Touch

Katrina Kaye

I.

Though I have not
felt his hands,
I imagine them cold,
like my grandmother’s.

Paper thin skin loose
over rounded veins,
Ice to the touch,
gentle as baby powder.

II.

My hands are always cold,
an untreatable
hereditary condition.
My grandmother shared my fate,
hands turning
from white to blue,
numb until the pain
when the blood flows again.
Always cold.

III.

Their hands are misshapen.
This grayed man
with his large paws
and patient one toothed grin.

He rubs his hands
together, stoking
a fire that has long
abandoned his veins.

Her yellowed fingernails,
a mangled band aid.
It is dirty, old,
it needs to be removed,
the cut revealed.

Expose water winkled flesh.

I imagine her hands
must be warm,
like her temper,
nails sharp as her tongue.

Two lovers mixing
to a temperate balance
lasting over 68 years.

IV.

He shares
the patience and stillness.

He touches her skin,
as her hands drop.
They are gray and they are blue.
They are cold.

“Touch” is previously published in Rabbits for Luck (2016).

Re Shape

Katrina Kaye

I disentangle
myself from
the woman
I used to be

allow her
to rest

her time
well spent
has ended

and now

I mold
with broken
finger and
roughened palms

another cast
another face

eyes and bones
and stitched lips
I do not
recognize
in the mirror

only to
shed her
in time
as well

and begin
again

“Re Shape” is previously published in Rabbits for Luck (2016) and “no longer water” (2023).

X

Katrina Kaye

One tied to my
left wrist,

wraps silver around
ring finger,
pulls with
all his might.

He wants to keep
me.

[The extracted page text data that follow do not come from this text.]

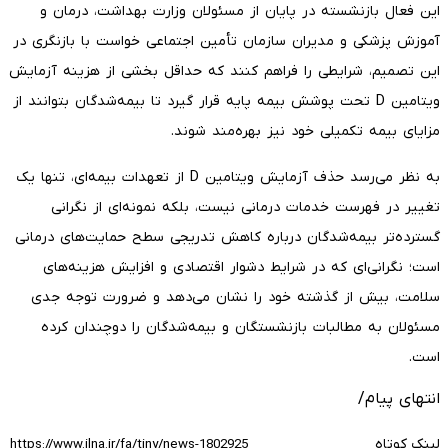
این فعال بازنشسته در پایان از مسئولان وزارت بهداشت، درمان و
آموزش پزشکی و مدیران سازمان تأمین اجتماعی خواست با بازنگری در
این تصمیم، شرایطی را فراهم کنند که حداقل بخشی از هزینه آزمایش
ویتامین D تحت پوشش بیمه پایه قرار گیرد تا بیمه‌شدگان بتوانند از
مزایای بیمه تکمیلی خود نیز بهره‌مند شوند.
به نظر می‌رسد حذف آزمایش ویتامین D از تعهدات بیمه‌ای، تنها یک
تغییر در فهرست خدمات درمانی نیست، بلکه نمونه‌ای از نگرانی
گسترده‌تر بیمه‌شدگان درباره کاهش تدریجی سطح حمایت‌های درمانی
است؛ نگرانی‌ای که در شرایط دشوار اقتصادی و افزایش هزینه‌های
سلامت، بیش از گذشته خود را نشان می‌دهد و ضرورت توجه جدی
مسئولان به مطالبات بازنشستگان و بیمه‌شدگان را دوچندان کرده
است.
انتهای پیام/
لینک کوتاه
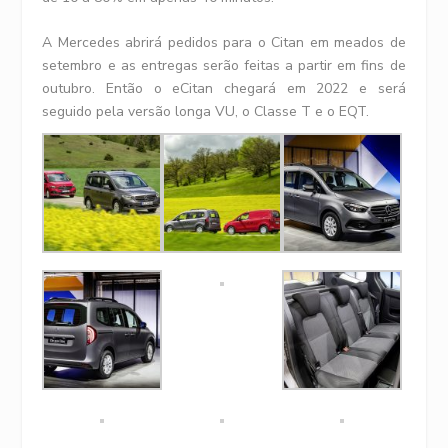
A Mercedes abrirá pedidos para o Citan em meados de
setembro e as entregas serão feitas a partir em fins de
outubro. Então o eCitan chegará em 2022 e será
seguido pela versão longa VU, o Classe T e o EQT.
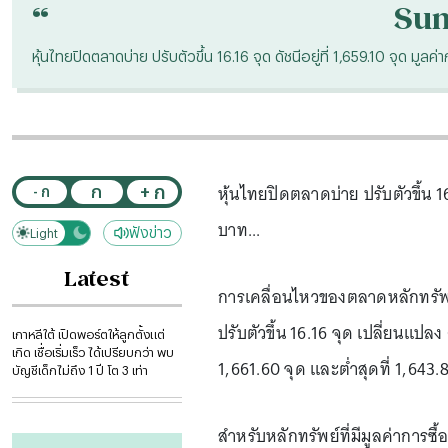
“
Su
หุ้นไทยปิดตลาดบ่าย ปรับตัวขึ้น 16.16 จุด ดัชนีอยู่ที่ 1,659.10 จุด มูลค
หุ้นไทยปิดตลาดบ่าย ปรับตัวขึ้น 16
+ ก
ก
- ก
บาท...
ฟังข่าว
Light
Dark
Latest
การเคลื่อนไหวของตลาดหลักทรัพย์แ
ปรับตัวขึ้น 16.16 จุด เปลี่ยนแปลง
เกาหลีใต้ เปิดพอร์ตให้ลูกตั้งแต่
เกิด เชื่อเริ่มเร็ว ได้เปรียบกว่า พบ
1,661.60 จุด และต่ำสุดที่ 1,643.
บัญชีเด็กไม่ถึง 1 ปี โต 3 เท่า
สำหรับหลักทรัพย์ที่มีมูลค่าการซื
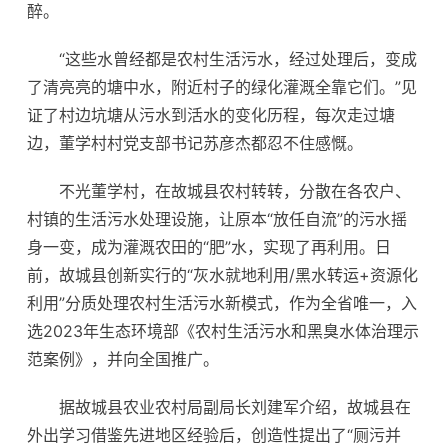
醉。
“这些水曾经都是农村生活污水，经过处理后，变成
了清亮亮的塘中水，附近村子的绿化灌溉全靠它们。”见
证了村边坑塘从污水到活水的变化历程，每次走过塘
边，董学村村党支部书记苏彦杰都忍不住感慨。
不光董学村，在故城县农村转转，分散在各农户、
村镇的生活污水处理设施，让原本“放任自流”的污水摇
身一变，成为灌溉农田的“肥”水，实现了再利用。日
前，故城县创新实行的“灰水就地利用/黑水转运+资源化
利用”分质处理农村生活污水新模式，作为全省唯一，入
选2023年生态环境部《农村生活污水和黑臭水体治理示
范案例》，并向全国推广。
据故城县农业农村局副局长刘建军介绍，故城县在
外出学习借鉴先进地区经验后，创造性提出了“厕污并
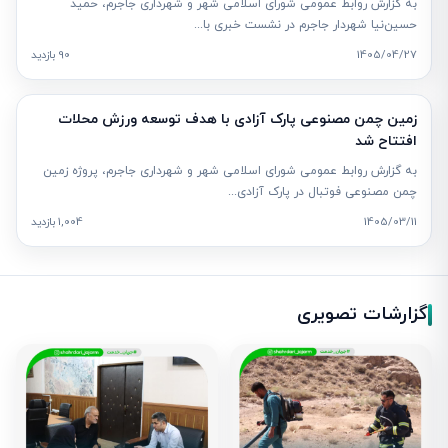
به گزارش روابط عمومی شورای اسلامی شهر و شهرداری جاجرم، حمید
حسین‌نیا شهردار جاجرم در نشست خبری با...
1405/04/27
90 بازدید
زمین چمن مصنوعی پارک آزادی با هدف توسعه ورزش محلات
افتتاح شد
به گزارش روابط عمومی شورای اسلامی شهر و شهرداری جاجرم، پروژه زمین
چمن مصنوعی فوتبال در پارک آزادی...
1405/03/11
1,004 بازدید
گزارشات تصویری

Take me away
in a whirlpool of
reckless dreams
doomed to dissipate.

He knows nothing
of the cruelty
of the earth.

*

The other
strapped herself
to right ankle,

wants nothing
more than my smile,
says she loves me.

I stopped calling
her a liar.

She wants me to walk
on her, wants to be
my road, holds me
firmly to the ground.

*

I am tied,
pulled in
opposition

and have grown tired
of the struggle.

All I want is
to touch
my own skin.

Yet I still
tremble at the
thought of being
let go.

“X” is previously published in September (2014).